Sorry to ramble so...but I just want to add that you have to try it! Make a few out of wood and learn to get a nice flat grind..then use dowel rod to 'pin' the handles on and shape them out. Then order you some steel and go for that first knife!!
There is no feeling like it in the world...holding that knife in your hands..knowing that you made it!!! And, Alvin tells me that after 10 years of making knives, he still gets that good feeling each time he finishes one!!!
Give it a shot Pete, you can do've got a lot of friends on this forum that will be glad to help you!!
Good luck,

07-08-2003, 05:46 AM
hey guys, Keith came by and let me handle these babies. They are all comfortable in the hand. The DDR makes ya wanna fold it before ya hand it back tho.:D Nice file work. Smooth, even and polished. Can't wait to see the finish he puts on that leopard wood I gave him. (hint hint)

07-09-2003, 04:34 PM
pic not working, will come back to it!
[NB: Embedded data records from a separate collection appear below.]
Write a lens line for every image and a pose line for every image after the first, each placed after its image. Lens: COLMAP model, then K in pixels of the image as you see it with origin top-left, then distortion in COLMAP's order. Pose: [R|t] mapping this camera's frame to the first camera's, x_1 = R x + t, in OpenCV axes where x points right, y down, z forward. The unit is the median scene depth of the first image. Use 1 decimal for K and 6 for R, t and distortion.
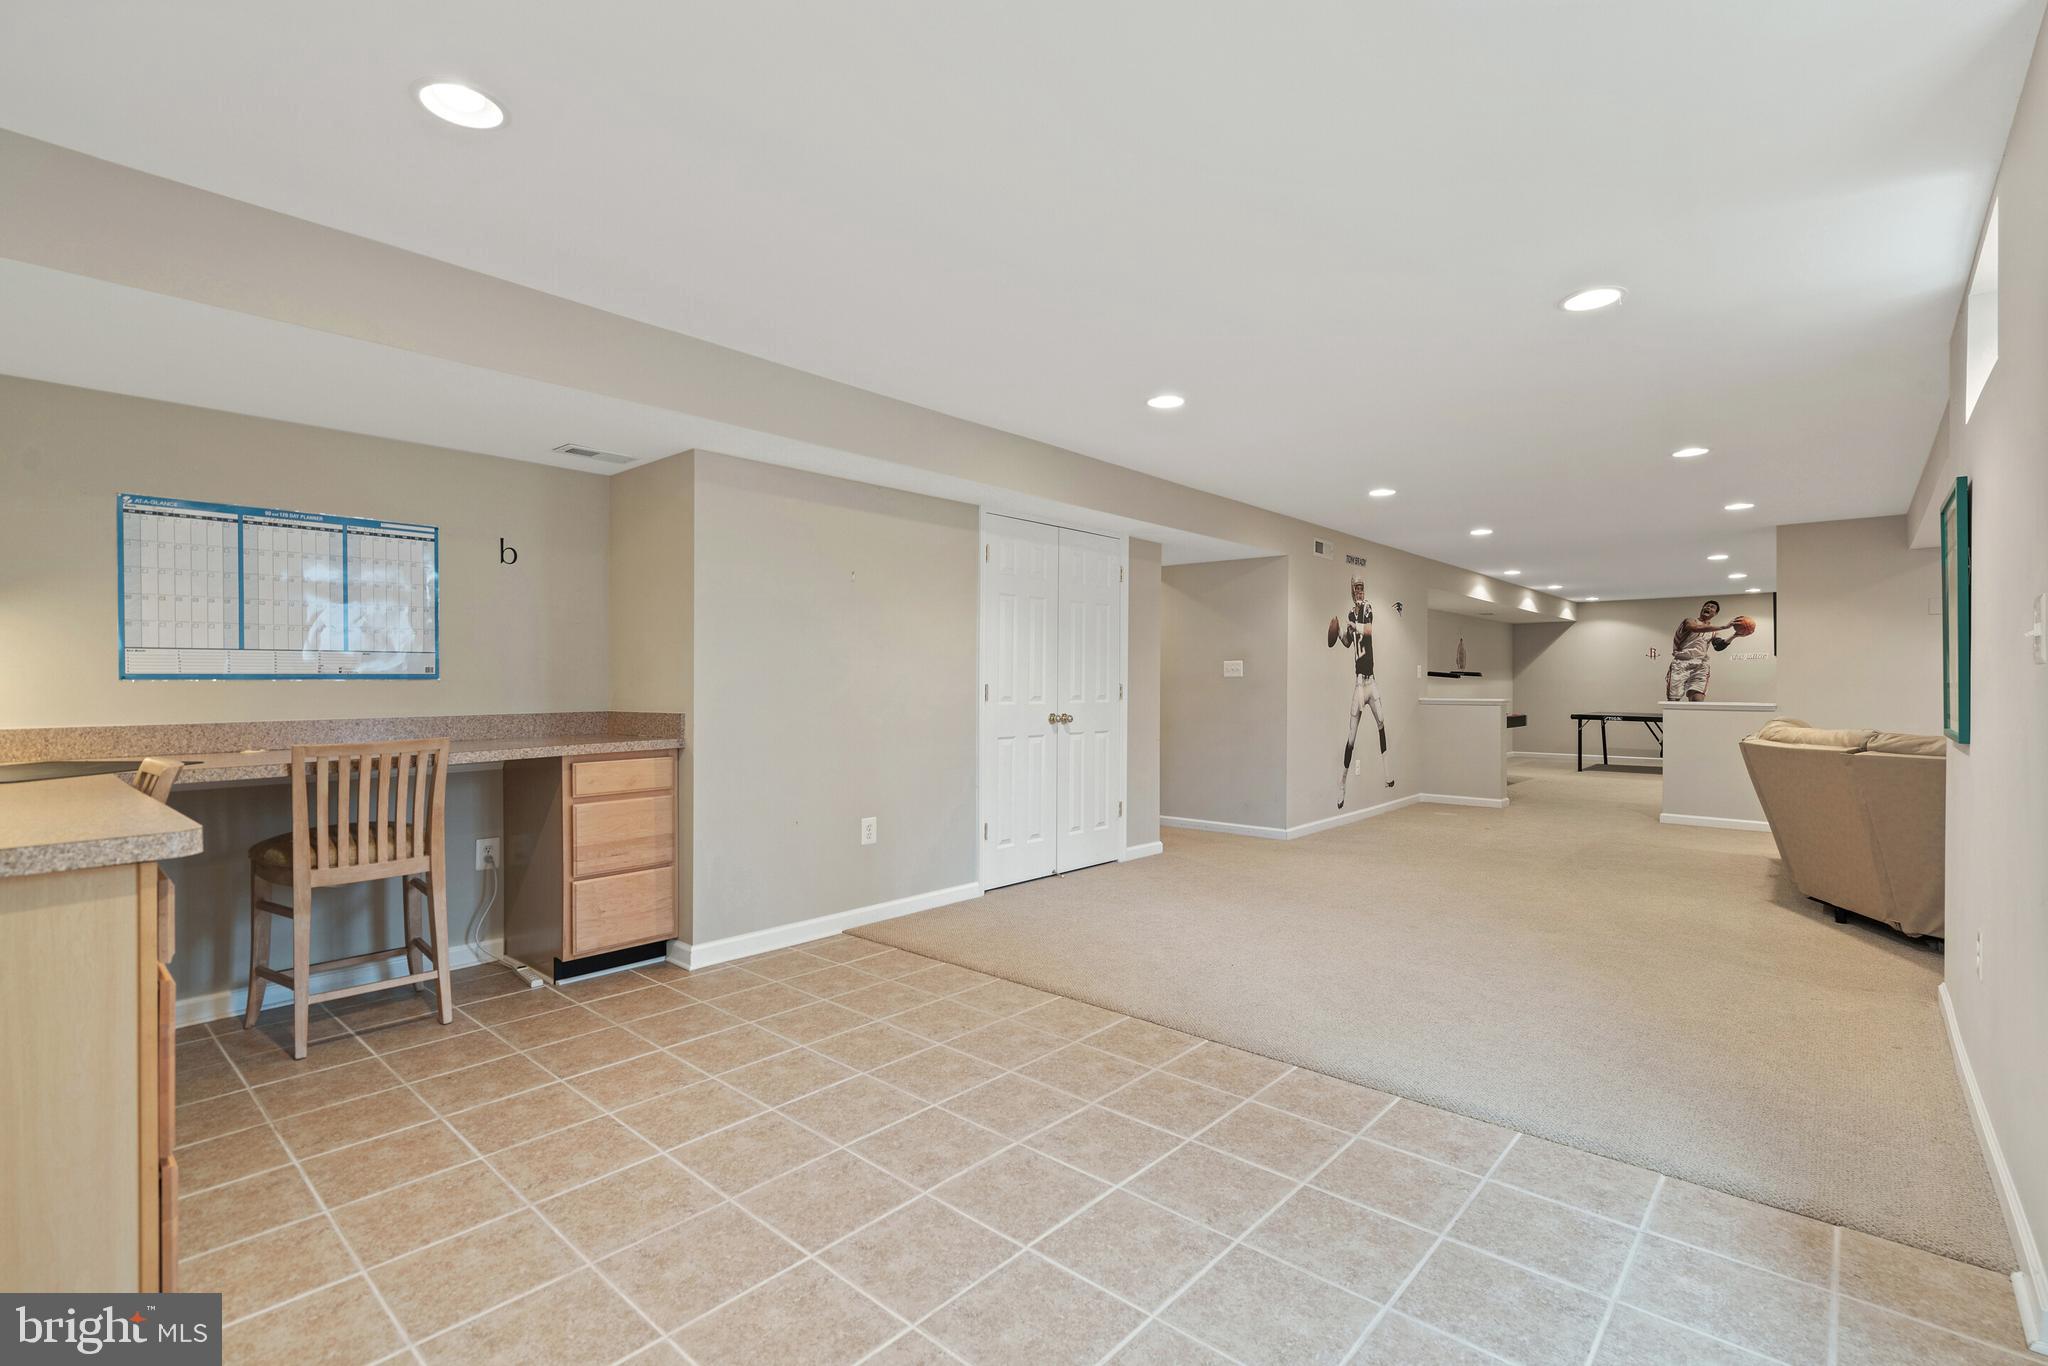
lens RADIAL K [[930.4, 0, 1023.3], [0, 930.4, 695.4], [0, 0, 1]] dist [0.000452, 0.000292]
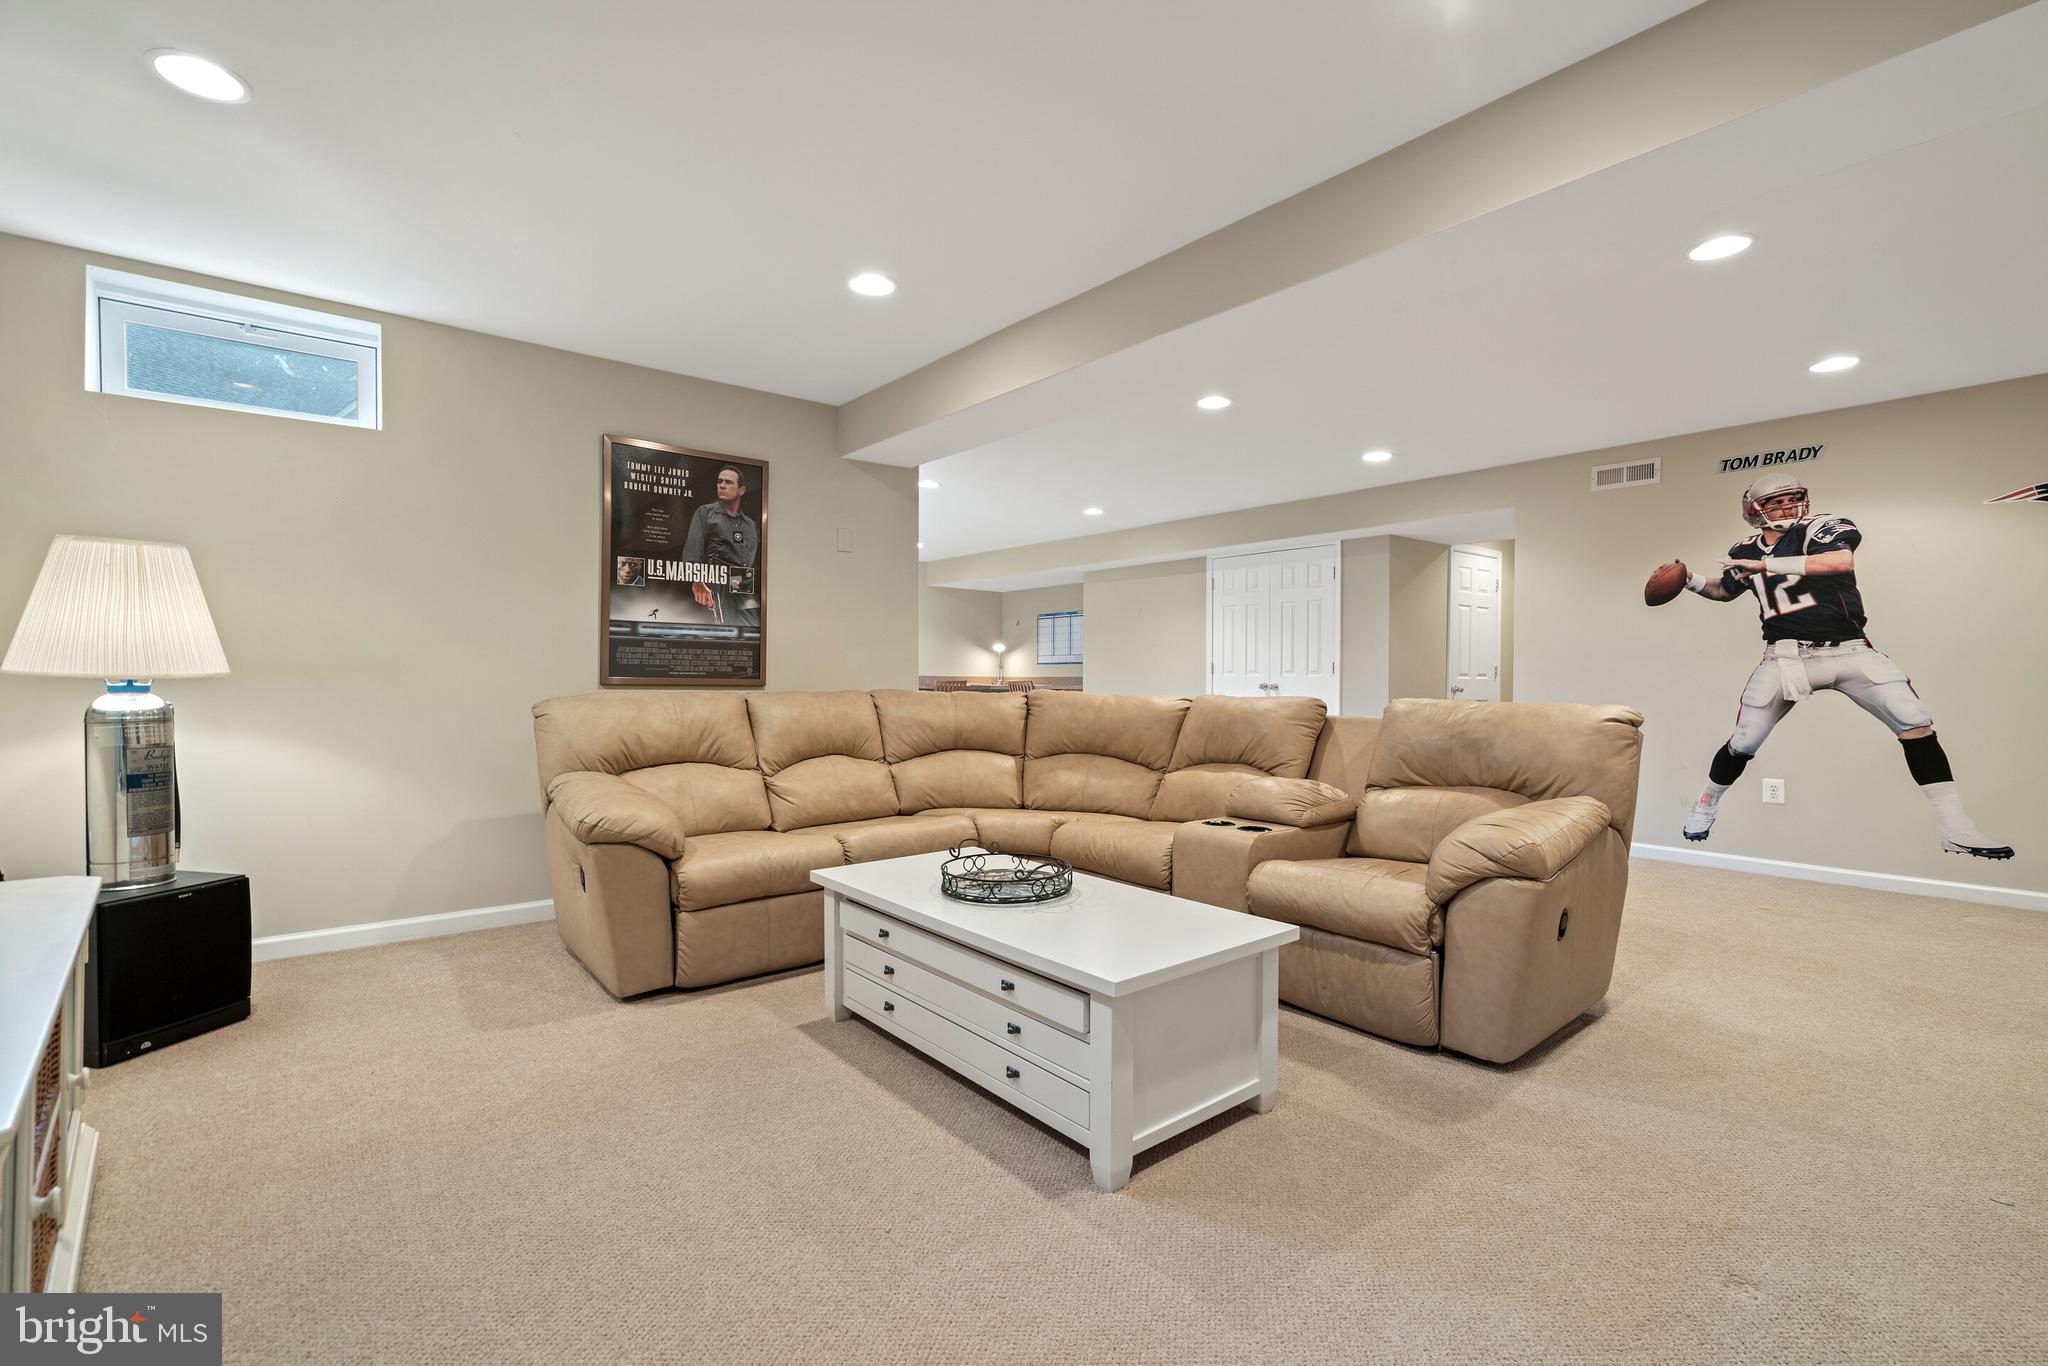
lens RADIAL K [[930.4, 0, 1023.3], [0, 930.4, 695.4], [0, 0, 1]] dist [0.000452, 0.000292]
pose [[-0.165735, 0.024641, -0.985862, 2.228052], [-0.010878, 0.999581, 0.026812, 0.005760], [0.986110, 0.015168, -0.165398, 1.284811]]
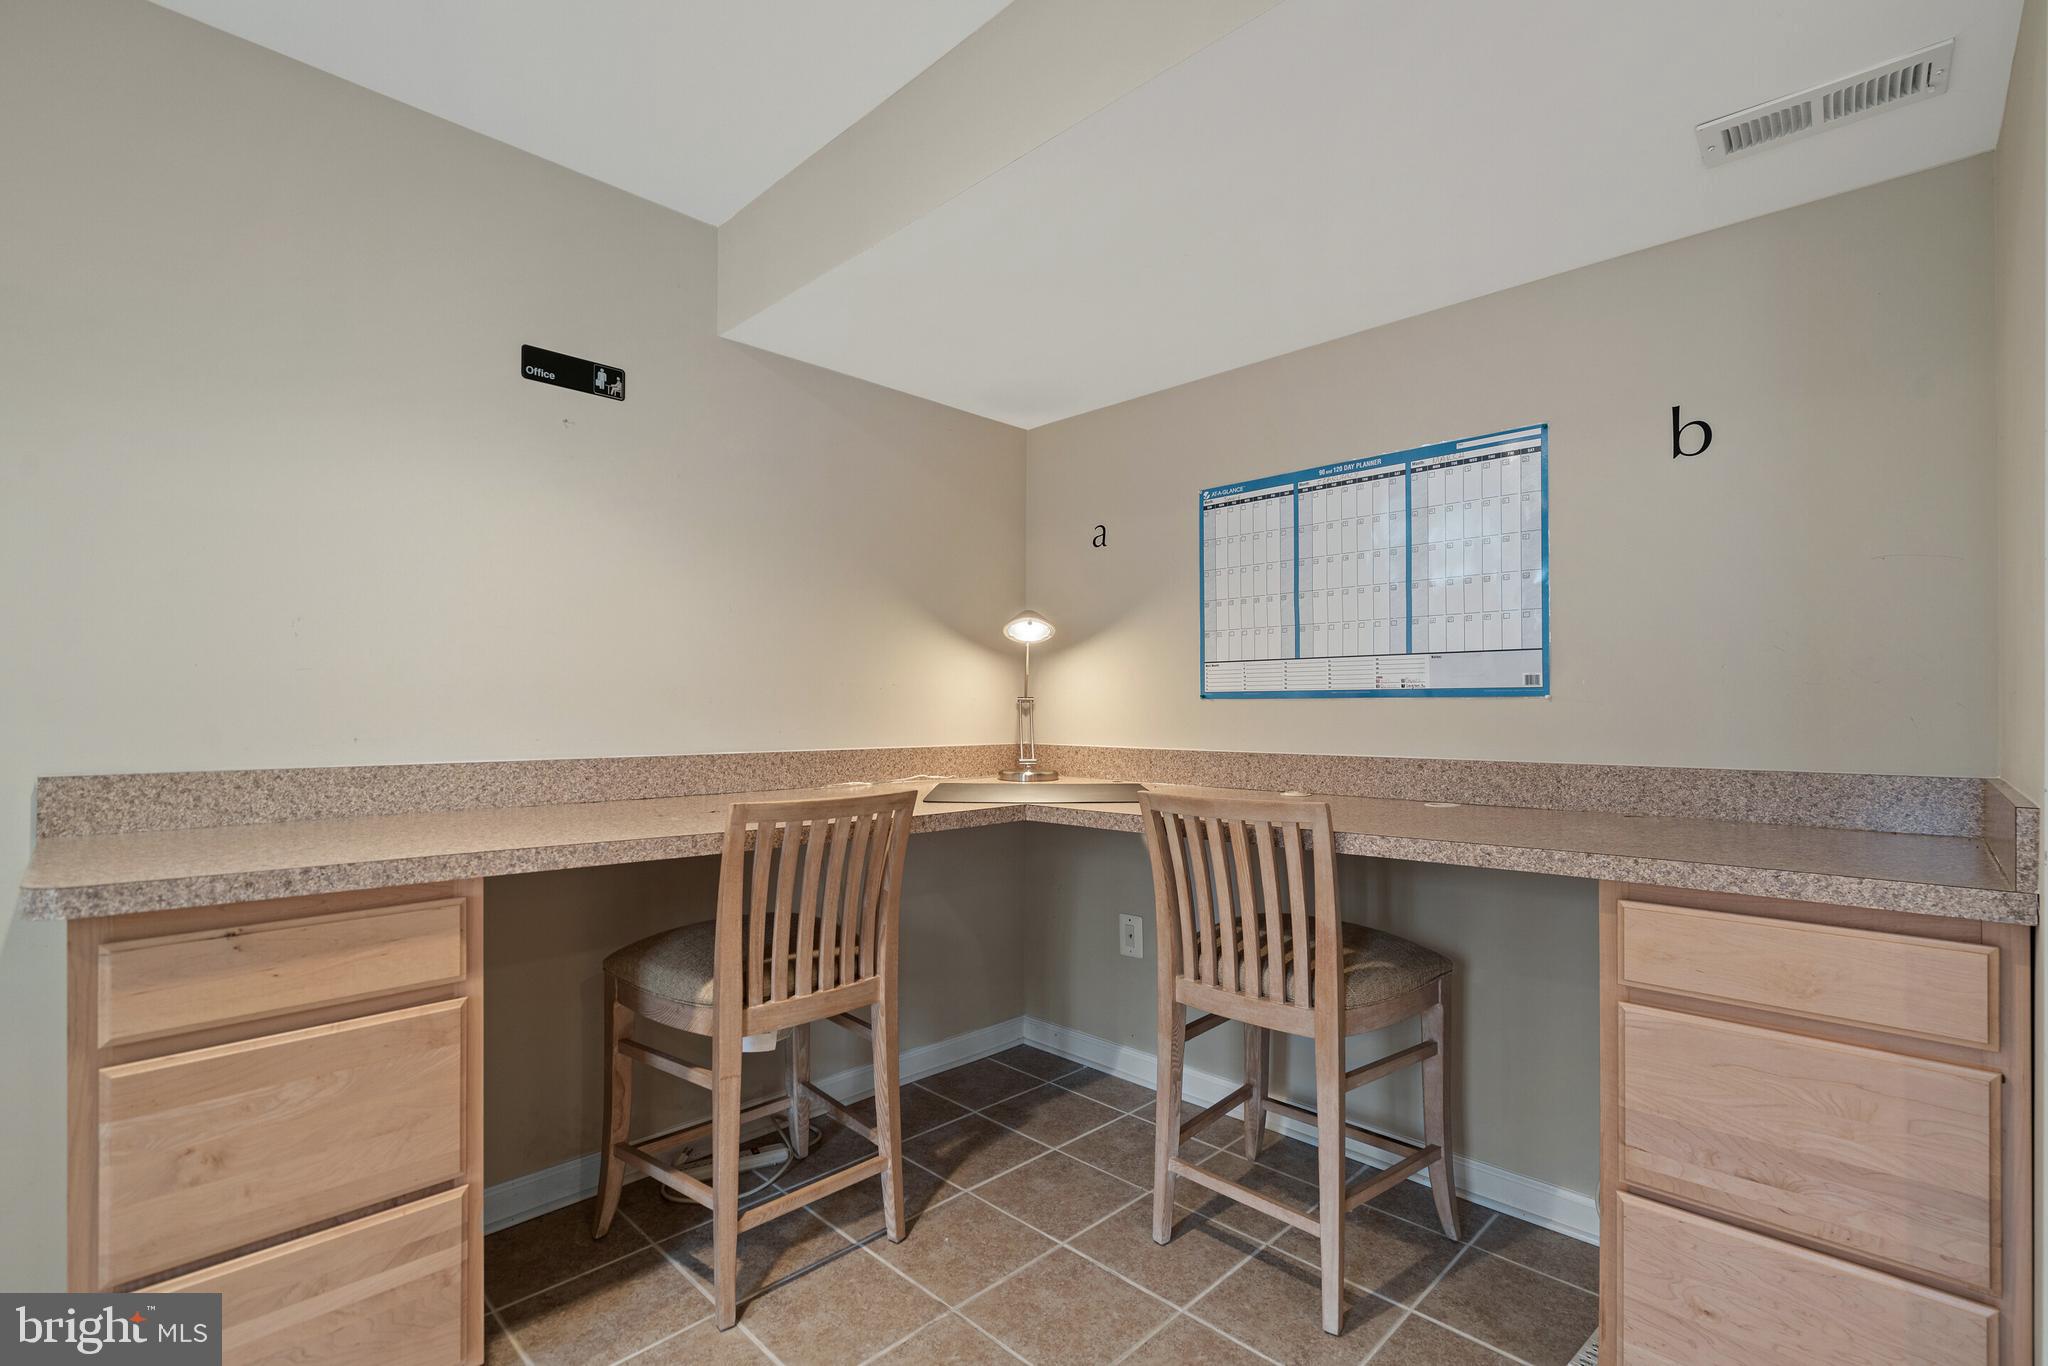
lens RADIAL K [[930.4, 0, 1023.3], [0, 930.4, 695.4], [0, 0, 1]] dist [0.000452, 0.000292]
pose [[-0.055209, -0.006715, -0.998452, -0.057440], [-0.013631, 0.999889, -0.005971, -0.010313], [0.998382, 0.013280, -0.055295, 0.724124]]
I am doing my first one and it is so much tougher than I thought. paul

07-11-2003, 11:49 AM
Don't give up !!! Keep working at it! Everytime you have a problem just search this forum and I'll bet you find the answer!
Also, I approached knifemaking a little differently than usual, I made myself accept mistakes. I realized that there is alot to learn, and that I would make my share of mistakes (and I did, and still do), the important thing is...don't give up! I've said it here before, but holding that first knife in your hand gives one such a sense of accomplishment...I can't describe it.
Just keep at it my friend...try to think three steps ahead and go for it
Each knife I've made has mistakes or things that I feel I could have done better on, but you don't make those mistakes on the next knife, and they keep getting better and better!

Keep at it!!!! You'll be glad you did!!!